Pults politischer Lebenslauf ist trotz seiner erst 39 Jahre sehr umfangreich. Allerdings fehlt eine wichtige Zeile: Der Kandidat hat keine Exekutiverfahrung. Das ist zwar ein Handicap, aber nicht für alle ein Ausschlusskriterium: “Er ist jung und dynamisch. Im Umfeld der Bundesräte sollte er sich rasch einarbeiten können”, meint SVP-Nationalrat Page.

Pult hingegen sieht seine Jugend als Vorteil: “Das ist ein gutes Mittel gegen die Midlife-Crisis”, scherzt er. Der Bündner will mit seiner Erfahrung aus der Privatwirtschaft frischen Wind in die Verwaltung bringen.

Der Kandidat war fast sieben Jahre als Strategie- und Kommunikationsberater bei der Zürcher Agentur Feinheit tätig. Heute widmet er sich der Politik, sitzt aber weiterhin im Verwaltungsrat dieser Agentur.

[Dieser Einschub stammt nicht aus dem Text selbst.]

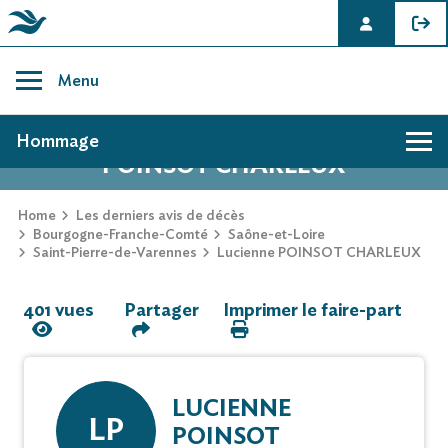
Skip
to
Menu
content
AVIS DE DÉCÈS DE LUCIENNE
Hommage
POINSOT CHARLEUX
Hommage
Home
Les derniers avis de décès
Bourgogne-Franche-Comté
Saône-et-Loire
Saint-Pierre-de-Varennes
Lucienne POINSOT CHARLEUX
Mur des souvenirs
401 vues
Partager
Imprimer le faire-part
Faire-part
LUCIENNE
LP
POINSOT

“Es ist gut für die Schweiz, einen Bundesrat zu haben, der eine Vorstellung von moderner partizipativer Führung hat”, sagt er.

Eines seiner Engagements könnte ihn allerdings wertvolle Stimmen im rechten Lager kosten. Über die Kantonsgrenzen hinaus bekannt wurde er als Präsident der Alpen-Initiative, einem Verein, der sich für den Schutz des alpinen Ökosystems einsetzt.

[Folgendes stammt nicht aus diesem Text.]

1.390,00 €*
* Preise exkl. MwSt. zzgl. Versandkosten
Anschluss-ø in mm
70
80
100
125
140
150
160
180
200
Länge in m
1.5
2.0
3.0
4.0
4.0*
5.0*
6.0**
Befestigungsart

In dieser Funktion wurde er vom Walliser SVP-Politiker Jean-Claude Addor in der Nachrichtensendung “19h30” des Westschweizer Fernsehens RTS als “Totengräber der Randregionen” bezeichnet.

Jon Pult und seine Frau
Jon Pult mit seiner Frau, der swissinfo.ch-Journalistin Sara Ibrahim, bei seiner Wahl in den Nationalrat im Jahr 2019 in Chur. Keystone / Gian Ehrenzeller

Eine Reform des Gesundheitswesens ohne Leistungskürzungen, die Erreichung der Klimaziele und die Stabilisierung der Beziehungen zur Europäischen Union sind seine Prioritäten im Fall einer Wahl.

Zudem will er sich für die Entwicklung des E-Votings einsetzen: “Die Fünfte Schweiz ist sehr wichtig, und ich finde, die Schweizerinnen und Schweizer sollten überall auf der Welt abstimmen können”, sagt er.

Pult ist mit der swissinfo.ch-Journalistin Sara Ibrahim verheiratet und lebt zwischen Chur und der Bundeshauptstadt. Vielleicht sind es aber sein Kommunikationstalent und seine Nähe zu den Menschen, die am meisten beeindrucken.

Einer seiner politischen Gegner, der freisinnige Bündner Politiker Rudolf Kunz, lobte in einem Artikel der Neuen Zürcher ZeitungExterner Link dessen “sagenhafte Stammtisch-Kompetenz”. Und das war als Kompliment gemeint: “Er kann es mit allen.”